[Assigned task]: Would you reproduce, word for word, only the lines running from the top of the data through the line containing "left ear: (39, 88)", and none of the pictures?

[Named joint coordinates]
········

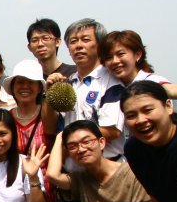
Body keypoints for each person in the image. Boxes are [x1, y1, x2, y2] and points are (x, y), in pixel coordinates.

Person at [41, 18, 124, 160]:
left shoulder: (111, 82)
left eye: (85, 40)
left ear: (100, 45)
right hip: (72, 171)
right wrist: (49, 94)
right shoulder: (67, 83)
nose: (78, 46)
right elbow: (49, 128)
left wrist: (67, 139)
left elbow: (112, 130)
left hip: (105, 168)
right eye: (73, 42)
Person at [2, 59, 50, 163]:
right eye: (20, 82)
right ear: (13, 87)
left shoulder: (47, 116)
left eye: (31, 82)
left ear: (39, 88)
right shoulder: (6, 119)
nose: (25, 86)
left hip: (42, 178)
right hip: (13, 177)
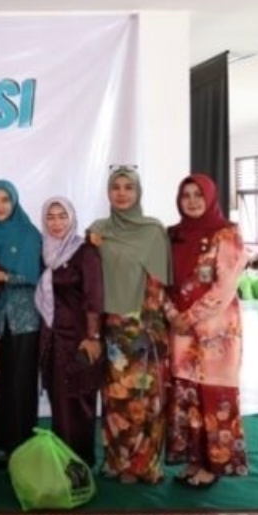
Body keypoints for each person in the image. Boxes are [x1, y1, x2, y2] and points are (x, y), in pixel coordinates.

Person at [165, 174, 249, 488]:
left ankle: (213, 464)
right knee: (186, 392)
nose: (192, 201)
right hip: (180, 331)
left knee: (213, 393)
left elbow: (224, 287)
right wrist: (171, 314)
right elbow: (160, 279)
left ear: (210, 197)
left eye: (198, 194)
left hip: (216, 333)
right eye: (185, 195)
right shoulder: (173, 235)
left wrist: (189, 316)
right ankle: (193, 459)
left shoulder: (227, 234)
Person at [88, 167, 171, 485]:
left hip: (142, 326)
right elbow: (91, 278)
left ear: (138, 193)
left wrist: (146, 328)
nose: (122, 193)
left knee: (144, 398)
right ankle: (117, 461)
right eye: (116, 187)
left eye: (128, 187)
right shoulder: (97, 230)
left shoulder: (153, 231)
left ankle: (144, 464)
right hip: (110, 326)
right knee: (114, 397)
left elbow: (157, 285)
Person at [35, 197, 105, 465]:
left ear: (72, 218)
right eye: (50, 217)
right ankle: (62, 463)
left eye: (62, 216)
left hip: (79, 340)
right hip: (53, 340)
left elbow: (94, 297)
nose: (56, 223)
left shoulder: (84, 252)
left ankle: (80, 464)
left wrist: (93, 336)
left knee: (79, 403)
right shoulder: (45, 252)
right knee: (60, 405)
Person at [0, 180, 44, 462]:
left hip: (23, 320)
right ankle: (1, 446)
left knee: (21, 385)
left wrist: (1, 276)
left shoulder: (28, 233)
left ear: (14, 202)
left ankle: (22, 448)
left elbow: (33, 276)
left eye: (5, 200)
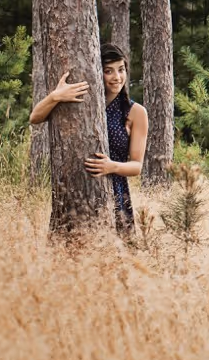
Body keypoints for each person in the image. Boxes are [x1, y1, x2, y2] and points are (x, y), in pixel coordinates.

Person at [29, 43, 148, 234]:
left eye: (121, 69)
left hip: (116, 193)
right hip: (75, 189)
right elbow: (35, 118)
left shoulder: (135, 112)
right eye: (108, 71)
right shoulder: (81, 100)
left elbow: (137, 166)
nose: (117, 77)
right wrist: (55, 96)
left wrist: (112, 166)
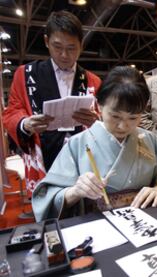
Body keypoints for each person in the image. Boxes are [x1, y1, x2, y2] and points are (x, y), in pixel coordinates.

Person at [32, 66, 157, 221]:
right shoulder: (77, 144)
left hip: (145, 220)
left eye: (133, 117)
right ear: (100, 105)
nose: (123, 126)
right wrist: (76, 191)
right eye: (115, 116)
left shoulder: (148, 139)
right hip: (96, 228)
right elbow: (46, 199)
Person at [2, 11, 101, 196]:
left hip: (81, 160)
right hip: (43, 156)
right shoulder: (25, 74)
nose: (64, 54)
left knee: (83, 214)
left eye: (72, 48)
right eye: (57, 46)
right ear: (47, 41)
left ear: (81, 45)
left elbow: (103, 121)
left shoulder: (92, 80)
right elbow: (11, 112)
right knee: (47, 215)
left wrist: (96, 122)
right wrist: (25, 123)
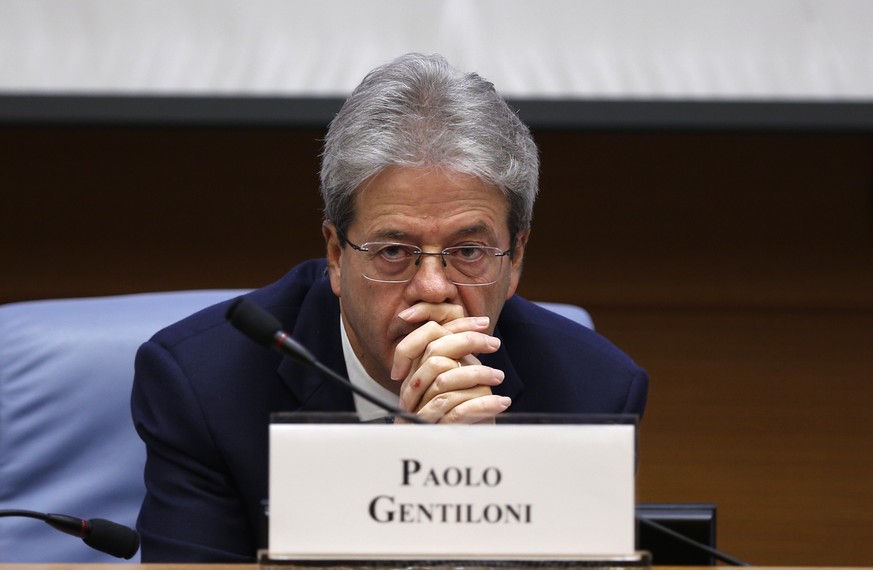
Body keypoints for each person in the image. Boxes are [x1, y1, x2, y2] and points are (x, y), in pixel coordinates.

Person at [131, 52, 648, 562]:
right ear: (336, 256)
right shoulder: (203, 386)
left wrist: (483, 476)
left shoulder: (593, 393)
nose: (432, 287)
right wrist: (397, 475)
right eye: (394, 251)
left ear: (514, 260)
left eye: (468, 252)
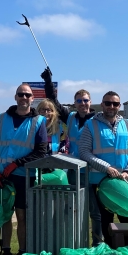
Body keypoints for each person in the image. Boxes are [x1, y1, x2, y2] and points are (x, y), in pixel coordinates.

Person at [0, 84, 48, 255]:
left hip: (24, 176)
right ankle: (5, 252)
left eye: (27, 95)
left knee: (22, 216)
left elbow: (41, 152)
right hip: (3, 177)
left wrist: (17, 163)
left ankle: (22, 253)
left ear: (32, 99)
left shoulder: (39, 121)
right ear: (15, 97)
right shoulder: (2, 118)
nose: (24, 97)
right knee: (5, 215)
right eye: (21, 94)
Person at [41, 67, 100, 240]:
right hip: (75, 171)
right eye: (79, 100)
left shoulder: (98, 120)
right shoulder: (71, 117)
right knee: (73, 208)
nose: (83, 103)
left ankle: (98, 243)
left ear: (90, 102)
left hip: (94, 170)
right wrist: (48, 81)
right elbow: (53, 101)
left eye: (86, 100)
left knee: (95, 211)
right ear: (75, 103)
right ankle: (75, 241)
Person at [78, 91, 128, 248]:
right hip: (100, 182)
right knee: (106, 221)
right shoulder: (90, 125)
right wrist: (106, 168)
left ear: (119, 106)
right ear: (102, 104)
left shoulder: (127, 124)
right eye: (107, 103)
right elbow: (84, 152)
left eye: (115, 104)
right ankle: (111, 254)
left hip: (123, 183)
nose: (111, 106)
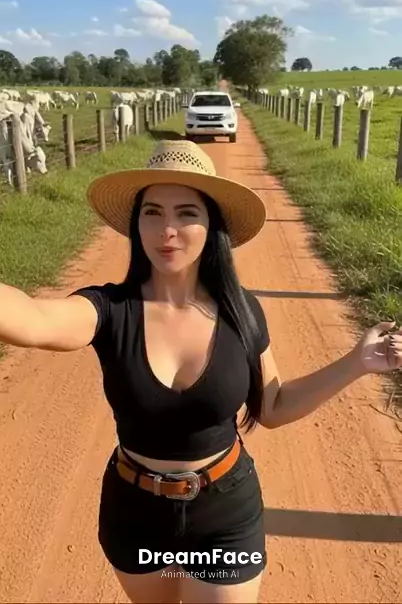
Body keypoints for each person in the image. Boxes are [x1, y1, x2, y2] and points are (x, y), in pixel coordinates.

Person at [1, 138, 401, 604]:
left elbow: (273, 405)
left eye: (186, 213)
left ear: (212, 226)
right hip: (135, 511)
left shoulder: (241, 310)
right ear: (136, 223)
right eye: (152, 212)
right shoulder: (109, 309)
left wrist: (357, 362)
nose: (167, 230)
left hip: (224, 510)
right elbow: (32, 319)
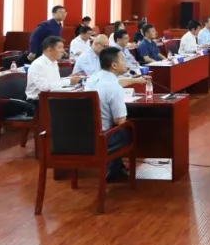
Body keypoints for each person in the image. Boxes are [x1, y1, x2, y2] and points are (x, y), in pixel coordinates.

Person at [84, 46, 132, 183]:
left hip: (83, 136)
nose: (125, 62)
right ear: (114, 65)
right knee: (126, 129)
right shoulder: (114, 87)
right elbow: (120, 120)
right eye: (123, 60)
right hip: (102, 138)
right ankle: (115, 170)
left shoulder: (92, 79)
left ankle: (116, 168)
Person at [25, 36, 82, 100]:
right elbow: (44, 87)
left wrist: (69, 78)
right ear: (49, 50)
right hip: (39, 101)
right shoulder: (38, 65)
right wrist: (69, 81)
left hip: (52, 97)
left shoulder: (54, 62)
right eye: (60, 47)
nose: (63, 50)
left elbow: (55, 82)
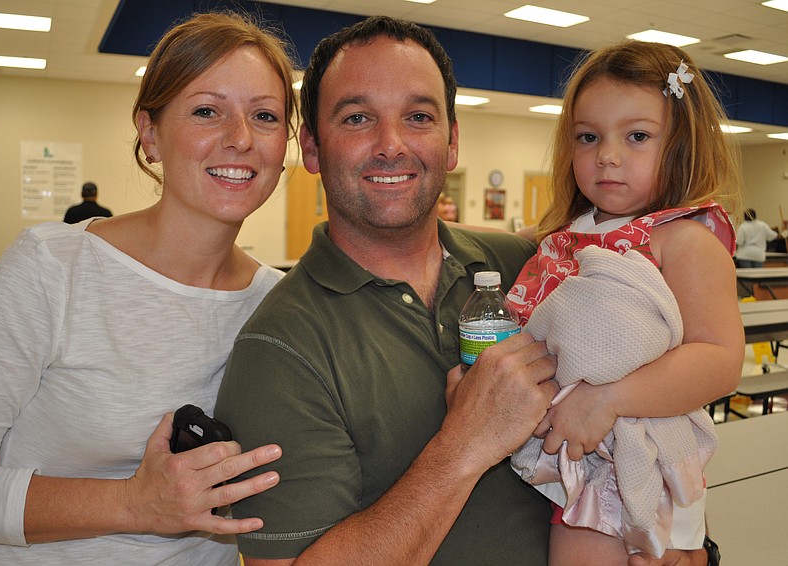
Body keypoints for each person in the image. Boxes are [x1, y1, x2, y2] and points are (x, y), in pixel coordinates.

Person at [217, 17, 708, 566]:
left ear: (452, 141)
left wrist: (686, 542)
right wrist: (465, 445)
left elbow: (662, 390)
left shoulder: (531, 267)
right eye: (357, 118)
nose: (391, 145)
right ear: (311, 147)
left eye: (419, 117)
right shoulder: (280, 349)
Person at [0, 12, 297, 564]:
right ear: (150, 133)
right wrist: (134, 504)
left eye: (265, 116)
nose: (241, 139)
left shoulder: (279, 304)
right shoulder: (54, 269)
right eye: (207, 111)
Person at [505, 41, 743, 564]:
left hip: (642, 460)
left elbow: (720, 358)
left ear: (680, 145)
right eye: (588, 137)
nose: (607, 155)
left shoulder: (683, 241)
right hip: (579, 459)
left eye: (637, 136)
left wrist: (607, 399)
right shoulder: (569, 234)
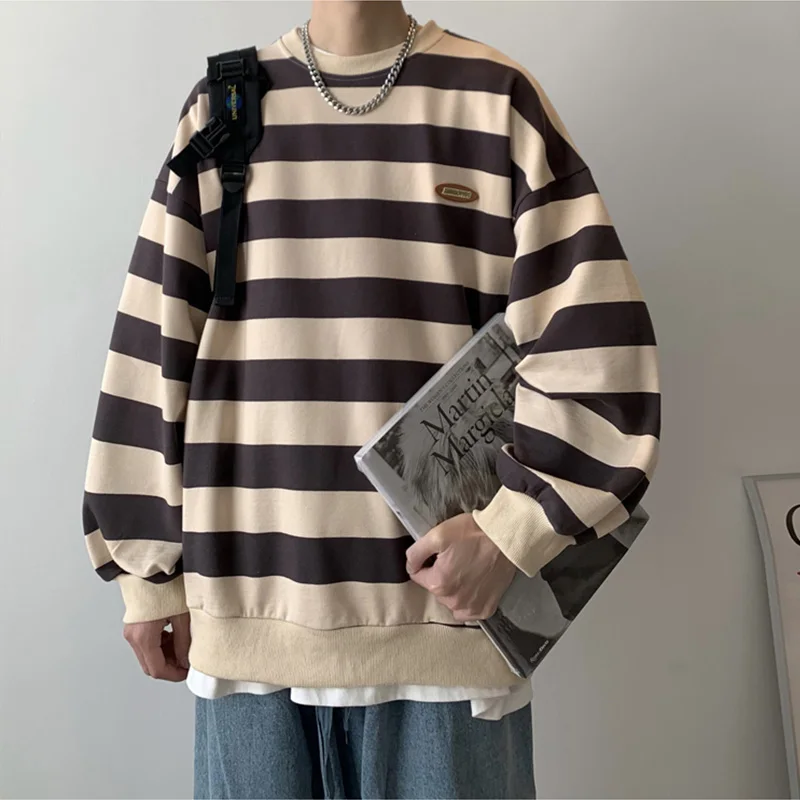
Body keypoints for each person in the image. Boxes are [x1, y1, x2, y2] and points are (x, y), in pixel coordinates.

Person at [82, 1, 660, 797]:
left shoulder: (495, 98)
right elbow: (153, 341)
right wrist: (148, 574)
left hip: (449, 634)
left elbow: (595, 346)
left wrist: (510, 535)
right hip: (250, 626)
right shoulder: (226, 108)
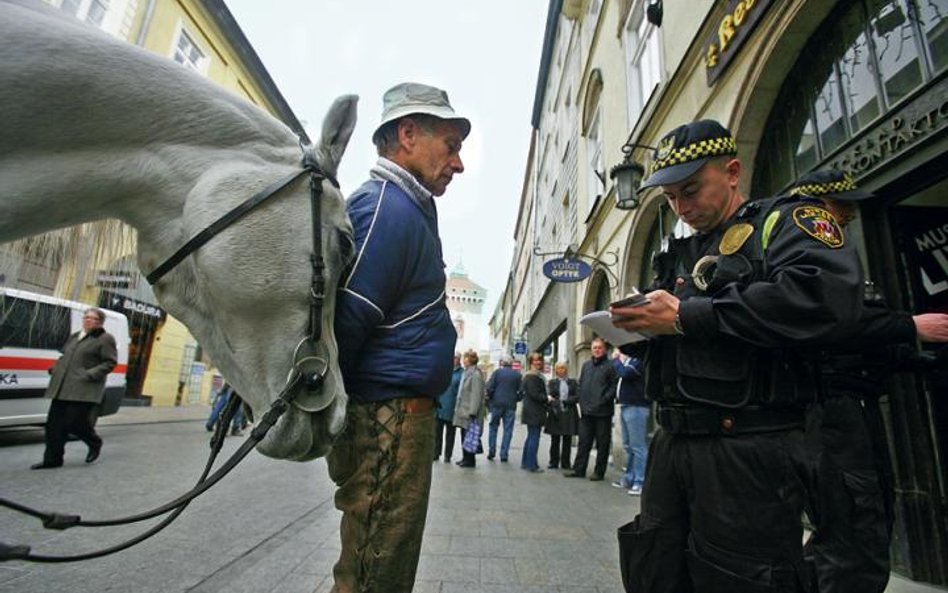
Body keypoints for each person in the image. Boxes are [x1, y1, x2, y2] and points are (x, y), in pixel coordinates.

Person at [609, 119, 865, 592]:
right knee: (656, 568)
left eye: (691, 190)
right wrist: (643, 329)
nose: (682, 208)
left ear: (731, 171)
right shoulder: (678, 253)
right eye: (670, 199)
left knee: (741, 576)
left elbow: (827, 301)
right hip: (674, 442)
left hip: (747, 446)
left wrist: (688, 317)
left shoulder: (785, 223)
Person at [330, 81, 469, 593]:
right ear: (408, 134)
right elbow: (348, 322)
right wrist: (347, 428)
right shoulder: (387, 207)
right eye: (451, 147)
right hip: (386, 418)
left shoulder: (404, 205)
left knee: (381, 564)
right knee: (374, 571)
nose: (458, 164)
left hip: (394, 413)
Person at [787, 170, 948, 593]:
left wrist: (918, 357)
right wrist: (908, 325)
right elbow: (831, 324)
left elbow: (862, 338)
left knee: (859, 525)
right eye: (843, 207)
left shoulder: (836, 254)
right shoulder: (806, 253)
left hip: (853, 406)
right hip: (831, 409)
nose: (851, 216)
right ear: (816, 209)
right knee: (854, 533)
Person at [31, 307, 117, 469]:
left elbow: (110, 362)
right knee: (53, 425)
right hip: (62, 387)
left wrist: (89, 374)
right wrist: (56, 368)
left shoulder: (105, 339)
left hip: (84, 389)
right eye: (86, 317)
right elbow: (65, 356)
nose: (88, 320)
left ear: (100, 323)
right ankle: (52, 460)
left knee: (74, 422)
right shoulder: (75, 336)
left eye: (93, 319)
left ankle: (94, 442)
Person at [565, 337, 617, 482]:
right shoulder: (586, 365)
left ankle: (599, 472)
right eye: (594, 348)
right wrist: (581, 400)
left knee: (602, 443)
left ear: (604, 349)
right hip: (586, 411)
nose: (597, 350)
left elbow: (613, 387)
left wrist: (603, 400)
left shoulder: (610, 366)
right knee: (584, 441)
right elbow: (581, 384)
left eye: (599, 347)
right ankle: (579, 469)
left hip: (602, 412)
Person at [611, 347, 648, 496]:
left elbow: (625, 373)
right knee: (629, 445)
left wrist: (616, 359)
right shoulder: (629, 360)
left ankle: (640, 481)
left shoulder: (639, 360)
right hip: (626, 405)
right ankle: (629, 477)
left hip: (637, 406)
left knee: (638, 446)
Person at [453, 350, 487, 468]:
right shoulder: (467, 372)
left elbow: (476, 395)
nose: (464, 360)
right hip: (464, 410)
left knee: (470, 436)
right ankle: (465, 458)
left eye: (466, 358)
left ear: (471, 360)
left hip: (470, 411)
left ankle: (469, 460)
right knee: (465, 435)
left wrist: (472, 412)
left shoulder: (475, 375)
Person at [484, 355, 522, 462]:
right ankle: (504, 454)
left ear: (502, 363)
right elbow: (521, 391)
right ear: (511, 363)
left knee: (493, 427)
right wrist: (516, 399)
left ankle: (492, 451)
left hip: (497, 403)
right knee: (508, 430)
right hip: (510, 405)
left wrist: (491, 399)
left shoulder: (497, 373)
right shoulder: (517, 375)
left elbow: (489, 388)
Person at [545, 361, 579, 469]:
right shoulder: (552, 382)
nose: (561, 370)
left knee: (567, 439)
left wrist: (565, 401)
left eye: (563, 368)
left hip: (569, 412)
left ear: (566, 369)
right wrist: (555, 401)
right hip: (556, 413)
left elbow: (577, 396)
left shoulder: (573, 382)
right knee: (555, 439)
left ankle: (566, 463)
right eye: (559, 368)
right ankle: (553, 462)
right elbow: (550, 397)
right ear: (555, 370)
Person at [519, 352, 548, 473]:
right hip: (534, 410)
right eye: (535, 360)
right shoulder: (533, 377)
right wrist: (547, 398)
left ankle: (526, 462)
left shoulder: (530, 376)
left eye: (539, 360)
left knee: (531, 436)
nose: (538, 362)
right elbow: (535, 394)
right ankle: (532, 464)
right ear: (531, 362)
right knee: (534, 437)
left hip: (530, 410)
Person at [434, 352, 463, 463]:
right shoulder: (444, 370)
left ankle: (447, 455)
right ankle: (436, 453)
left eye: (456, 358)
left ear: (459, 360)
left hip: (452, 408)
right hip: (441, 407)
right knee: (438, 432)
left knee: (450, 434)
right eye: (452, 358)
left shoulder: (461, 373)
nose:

········

[Answer section]:
Body keypoints for each person in the image. Boxes are [x1, y1, x2, y2] and points are (x, y), in pixel coordinates.

Person at [41, 18, 124, 160]:
left shoulder: (111, 82)
left eye: (85, 40)
left ear: (100, 45)
right hip: (72, 171)
right wrist: (49, 94)
right shoulder: (67, 83)
nose: (78, 46)
right elbow: (49, 128)
left wrist: (67, 139)
left elbow: (112, 130)
left hip: (105, 168)
right eye: (73, 42)
Person at [2, 59, 50, 163]:
right eye: (20, 82)
right ear: (13, 87)
left shoulder: (47, 116)
left eye: (31, 82)
left ear: (39, 88)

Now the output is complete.